■ Brano scelto:

###

L’angioletto
- Autore: Georges Simenon
- Categoria: Narrativa Straniera
- Casa editrice: Adelphi
- Anno di pubblicazione: 2013
“Aveva quattro o cinque anni quando il mondo cominciò a vivere intorno a lui, quando prese coscienza di assistere a una scena, i cui protagonisti erano esseri umani che lui era capace di distinguere gli uni dagli altri, di situare nello spazio, in una cornice ben definita."
Nella Parigi della fine del XIX Secolo, il mondo di Louis Cuchas era rappresentato da due stanze (camera e cucina) nelle quali il piccolo viveva insieme a sua madre e ai suoi cinque fratelli. Un lenzuolo bucato che fungeva da tramezzo dotato di anelli di ottone divideva l’altissimo letto di noce con due materassi, una trapunta e un enorme piumino, dai pagliericci nei quali dormivano i figli di Gabrielle Heurteau, Cuchas da ragazza, una donna allegra che faceva la venditrice ambulante. C’era stato un capofamiglia in casa, un certo Lambert Heurteau che non era il padre di tutti i sei i fratelli ma era scomparso presto dal misero appartamento di rue Mouffetard, una strada in cui la preoccupazione quotidiana consisteva nel procurarsi da mangiare. A dividersi quei pagliericci disposti l’uno accanto all’altro sul pavimento che emanavano un sentore di fieno ammuffito: Vladimir, Alice, Olivier e Guy, i gemelli rossi malpelo, Louis l’angioletto di casa, i quali respiravano la stessa aria insieme alla sorellina di sei mesi Emilie che dormiva nella culla di ferro laccato, che a turno era servita a tutti loro. Spesso Louis nel buio della notte ascoltava quel suono familiare fatto di ansimi inframmezzati a gemiti e il cigolio delle molle proveniente dal letto. In quel giaciglio Gabrielle dormiva spesso con qualcuno per poi alzarsi prima dell’alba per dirigersi con la carretta in mano alle Halles per rifornirsi di verdura e frutta.

###

■ Materiali forniti:
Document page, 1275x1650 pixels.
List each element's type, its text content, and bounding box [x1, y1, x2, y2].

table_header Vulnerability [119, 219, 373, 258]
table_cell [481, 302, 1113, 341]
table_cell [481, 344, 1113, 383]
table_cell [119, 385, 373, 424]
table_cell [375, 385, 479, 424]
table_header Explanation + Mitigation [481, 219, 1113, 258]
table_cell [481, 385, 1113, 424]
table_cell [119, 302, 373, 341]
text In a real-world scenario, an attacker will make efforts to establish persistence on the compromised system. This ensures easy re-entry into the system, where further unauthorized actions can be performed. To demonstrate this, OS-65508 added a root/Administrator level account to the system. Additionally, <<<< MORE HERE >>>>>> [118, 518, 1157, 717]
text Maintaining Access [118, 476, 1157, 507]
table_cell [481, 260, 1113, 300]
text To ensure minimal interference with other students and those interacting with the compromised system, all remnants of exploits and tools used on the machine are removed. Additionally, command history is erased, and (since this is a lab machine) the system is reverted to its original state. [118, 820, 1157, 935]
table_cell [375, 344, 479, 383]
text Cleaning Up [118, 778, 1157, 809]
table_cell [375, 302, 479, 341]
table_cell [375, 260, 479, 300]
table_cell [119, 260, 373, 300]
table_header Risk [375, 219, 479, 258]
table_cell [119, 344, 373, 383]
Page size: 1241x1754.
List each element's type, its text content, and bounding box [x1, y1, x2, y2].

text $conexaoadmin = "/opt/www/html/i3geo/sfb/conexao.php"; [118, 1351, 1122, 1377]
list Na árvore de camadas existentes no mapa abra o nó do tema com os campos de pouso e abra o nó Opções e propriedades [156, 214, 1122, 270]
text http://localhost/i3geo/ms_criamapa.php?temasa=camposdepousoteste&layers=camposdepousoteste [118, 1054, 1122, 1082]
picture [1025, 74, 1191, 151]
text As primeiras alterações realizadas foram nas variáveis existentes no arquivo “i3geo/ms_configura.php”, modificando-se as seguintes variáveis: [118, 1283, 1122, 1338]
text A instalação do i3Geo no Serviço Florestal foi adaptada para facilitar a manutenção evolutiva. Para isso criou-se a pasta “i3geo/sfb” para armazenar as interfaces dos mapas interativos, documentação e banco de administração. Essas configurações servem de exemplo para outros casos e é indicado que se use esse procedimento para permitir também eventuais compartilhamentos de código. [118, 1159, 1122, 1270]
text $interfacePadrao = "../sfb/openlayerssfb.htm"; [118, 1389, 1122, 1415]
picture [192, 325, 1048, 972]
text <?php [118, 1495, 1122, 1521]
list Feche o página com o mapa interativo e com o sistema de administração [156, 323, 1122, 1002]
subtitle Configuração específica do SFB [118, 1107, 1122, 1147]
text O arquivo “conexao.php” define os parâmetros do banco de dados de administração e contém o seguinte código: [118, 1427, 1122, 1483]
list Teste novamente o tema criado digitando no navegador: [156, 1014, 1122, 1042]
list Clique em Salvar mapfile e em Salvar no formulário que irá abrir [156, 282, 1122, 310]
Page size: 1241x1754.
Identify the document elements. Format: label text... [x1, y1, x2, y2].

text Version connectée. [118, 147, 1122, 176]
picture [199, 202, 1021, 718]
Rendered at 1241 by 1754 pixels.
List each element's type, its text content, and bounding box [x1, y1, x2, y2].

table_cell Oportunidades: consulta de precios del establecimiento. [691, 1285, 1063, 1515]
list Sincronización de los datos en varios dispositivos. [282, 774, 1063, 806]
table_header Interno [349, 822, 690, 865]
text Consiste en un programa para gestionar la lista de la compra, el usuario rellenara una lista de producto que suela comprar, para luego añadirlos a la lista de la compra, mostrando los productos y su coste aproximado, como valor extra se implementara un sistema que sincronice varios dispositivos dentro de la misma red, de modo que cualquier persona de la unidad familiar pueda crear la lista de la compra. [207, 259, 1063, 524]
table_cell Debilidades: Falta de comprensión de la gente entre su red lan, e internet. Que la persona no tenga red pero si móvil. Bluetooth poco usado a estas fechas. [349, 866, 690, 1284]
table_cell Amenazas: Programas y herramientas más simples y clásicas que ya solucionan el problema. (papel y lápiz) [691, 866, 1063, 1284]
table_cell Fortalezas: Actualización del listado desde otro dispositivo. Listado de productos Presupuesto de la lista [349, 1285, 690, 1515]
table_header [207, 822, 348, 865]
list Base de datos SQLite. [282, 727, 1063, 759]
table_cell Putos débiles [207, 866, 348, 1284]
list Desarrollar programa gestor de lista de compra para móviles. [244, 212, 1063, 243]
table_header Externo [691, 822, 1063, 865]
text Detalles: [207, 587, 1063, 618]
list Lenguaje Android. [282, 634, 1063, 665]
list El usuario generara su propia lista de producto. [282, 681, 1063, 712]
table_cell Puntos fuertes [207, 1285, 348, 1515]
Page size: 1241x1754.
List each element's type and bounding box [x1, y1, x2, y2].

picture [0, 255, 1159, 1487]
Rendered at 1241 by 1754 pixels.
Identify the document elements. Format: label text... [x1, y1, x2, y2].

###

■ Problema proposto 1: Indica se ciascuna affermazione concorda con il brano su L'angioletto, rispondendo sì o no e citando alla lettera le parole del brano che lo stabiliscono: (a) la madre di Louis faceva la venditrice ambulante; (b) Louis dormiva nella culla di ferro laccato; (c) Lambert Heurteau era il padre di tutti i fratelli.
■ Problema proposto 2: Riscrivi i record dalla prima riga fino alla riga che contiene "table_cell [119, 302, 373, 341]", inclusa, sostituendo "Document page" con "Scanned page" e lasciando invariato tutto il resto. Riporta soltanto queste righe.

■ Risposta completa 1:
(a) Sì: "una donna allegra che faceva la venditrice ambulante".
(b) No: "la sorellina di sei mesi Emilie che dormiva nella culla di ferro laccato".
(c) No: "che non era il padre di tutti i sei i fratelli".

■ Risposta completa 2:
Scanned page, 1275x1650 pixels.
List each element's type, its text content, and bounding box [x1, y1, x2, y2].

table_header Vulnerability [119, 219, 373, 258]
table_cell [481, 302, 1113, 341]
table_cell [481, 344, 1113, 383]
table_cell [119, 385, 373, 424]
table_cell [375, 385, 479, 424]
table_header Explanation + Mitigation [481, 219, 1113, 258]
table_cell [481, 385, 1113, 424]
table_cell [119, 302, 373, 341]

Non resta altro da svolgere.